La salle Alfred-Pellan de la Maison des arts, à Laval, présente une soixantaine d'oeuvres de Lisa Tognon dans une atmosphère calfeutrée où l'éclairage discret rappelle celui des cabinets d'estampes. Ainsi le voulait le commissaire René Viau.

Dans cette exposition intitulée Passages, on ne trouve que des oeuvres abstraites sur papier, qui demandent un peu de temps, ou de recueillement, pour livrer tous leurs secrets. On a d'abord l'impression de se trouver devant des pièces gestuelles, spontanées. On se rend compte qu'elles sont en fait très travaillées. Le geste de l'artiste lavalloise s'inscrit dans un ensemble d'interventions dont certaines évoquent la calligraphie chinoise, ou japonaise, d'autres, les dégoulinures de la peinture des années soixante.
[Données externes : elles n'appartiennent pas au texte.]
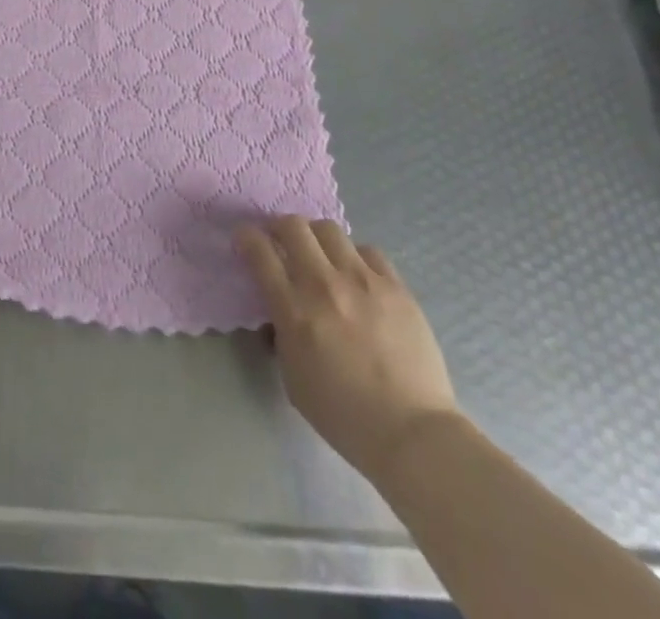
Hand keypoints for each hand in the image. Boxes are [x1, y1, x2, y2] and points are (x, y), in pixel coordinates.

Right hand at [235, 217, 459, 484]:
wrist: (412, 433)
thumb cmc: (344, 415)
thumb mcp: (293, 377)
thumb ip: (281, 334)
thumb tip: (279, 308)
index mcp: (295, 311)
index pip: (260, 252)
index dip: (246, 238)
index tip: (246, 241)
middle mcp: (324, 285)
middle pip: (292, 226)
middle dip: (279, 228)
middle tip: (281, 242)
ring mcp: (363, 281)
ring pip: (329, 229)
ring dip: (316, 237)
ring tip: (321, 256)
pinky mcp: (396, 286)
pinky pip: (368, 250)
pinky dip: (355, 257)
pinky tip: (357, 276)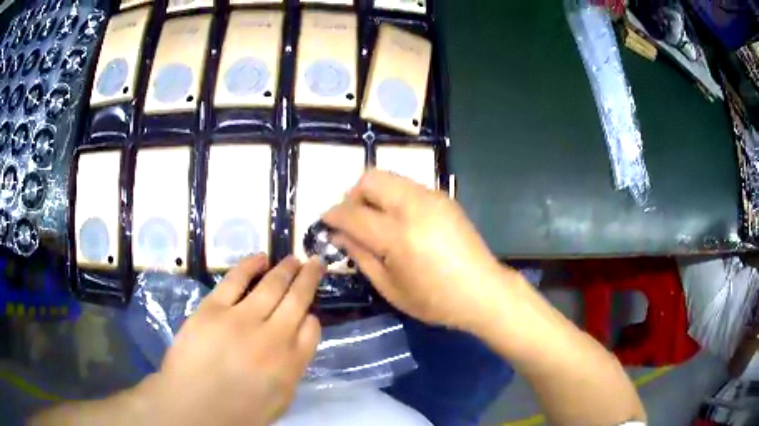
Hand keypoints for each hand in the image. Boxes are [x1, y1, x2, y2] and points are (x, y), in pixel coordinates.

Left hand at [144, 255, 324, 425]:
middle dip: (309, 278)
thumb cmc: (238, 412)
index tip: (309, 311)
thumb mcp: (279, 401)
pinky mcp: (213, 309)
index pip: (311, 329)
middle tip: (315, 262)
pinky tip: (260, 258)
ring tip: (294, 259)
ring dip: (286, 269)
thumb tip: (296, 341)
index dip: (312, 316)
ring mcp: (241, 319)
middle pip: (297, 300)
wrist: (193, 407)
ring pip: (272, 285)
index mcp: (291, 364)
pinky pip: (236, 280)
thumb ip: (293, 370)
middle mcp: (273, 337)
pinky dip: (250, 265)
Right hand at [323, 170, 518, 332]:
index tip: (325, 221)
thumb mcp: (390, 287)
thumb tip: (339, 235)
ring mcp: (432, 198)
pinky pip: (408, 186)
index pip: (353, 213)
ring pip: (389, 177)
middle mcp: (415, 207)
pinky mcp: (444, 198)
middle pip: (371, 179)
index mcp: (398, 236)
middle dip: (353, 195)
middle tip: (352, 220)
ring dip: (373, 194)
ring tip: (374, 221)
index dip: (333, 215)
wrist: (483, 291)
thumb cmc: (435, 300)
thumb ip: (361, 256)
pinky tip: (399, 221)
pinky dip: (393, 196)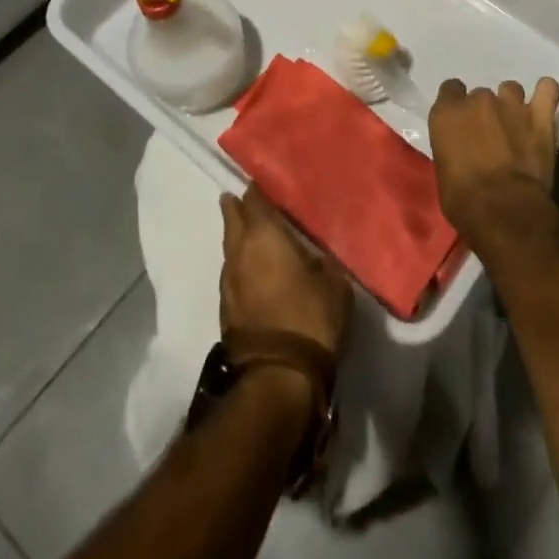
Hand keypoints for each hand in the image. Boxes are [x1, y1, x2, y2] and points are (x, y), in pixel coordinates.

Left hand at [219, 188, 351, 353]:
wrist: (278, 377)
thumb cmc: (310, 317)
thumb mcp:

Le papier est parfois marouflé, parfois déchiré ou troué, y compris par le feu.

Lisa Tognon, 51 ans, maîtrise sa matière et son matériau. Ses dessins ressemblent à des estampes; ses estampes sont faites à partir de ses dessins imprimés sur des plaques de cuivre, l'inverse de ce qui se fait habituellement.

René Viau a mis en lumière les liens entre le travail de Lisa Tognon et la passion de l'artiste pour la poésie. On trouve donc çà et là des extraits de poèmes. Les titres donnés aux séries qui divisent l'exposition donnent une idée de cette orientation poétique: Atlantide, Dénouement, Materia Prima, Faire surface, Sans mot dire, En certains moments blancs.

On a ajouté aux dessins et gravures les blocs de bois qui ont servi à faire des marques et des reliefs dans le papier; on peut y voir sur vidéo les performances de la danseuse Ginette Boutin inspirées par les oeuvres de Lisa Tognon. Et l'artiste a monté ses plaques de cuivre les unes sur les autres de manière à former une sorte de grand miroir au fond de la salle qui agit comme un autel au fond d'une chapelle.

Voilà donc une exposition très soignée qui convient à la démarche raffinée et un peu zen de Lisa Tognon.

Soulignons aussi les efforts des responsables de la salle Pellan pour amener les oeuvres aux visiteurs. On y a aménagé quatre espaces où l'on peut s'asseoir et entendre, grâce à des écouteurs, une conversation entre l'artiste et le commissaire. On peut aussi déambuler dans la salle en consultant une feuille plastifiée qui explique la démarche de l'artiste et enseigne aux néophytes l'art de regarder. Sans oublier un catalogue illustré et commenté, outil indispensable aux artistes.

En septembre, ce sera au tour de Denis Rousseau d'être présenté à la salle Alfred-Pellan. La démarche de ce sculpteur et monteur de machines qui réagissent, parfois bruyamment, aux mouvements des visiteurs est aux antipodes du travail de Lisa Tognon. On comprend ici que la salle Alfred-Pellan est ouverte à l'art actuel sous toutes ses formes.

Lisa Tognon, Passages, salle Alfred-Pellan, Maison des arts de Laval, 1395, boul. de la Concorde Ouest (station de métro Montmorency), jusqu'au 4 juillet. Ouvert du mardi au dimanche, de 13h à 17h; vendredi, de 9h à midi et de 13h à 20h. Entrée libre.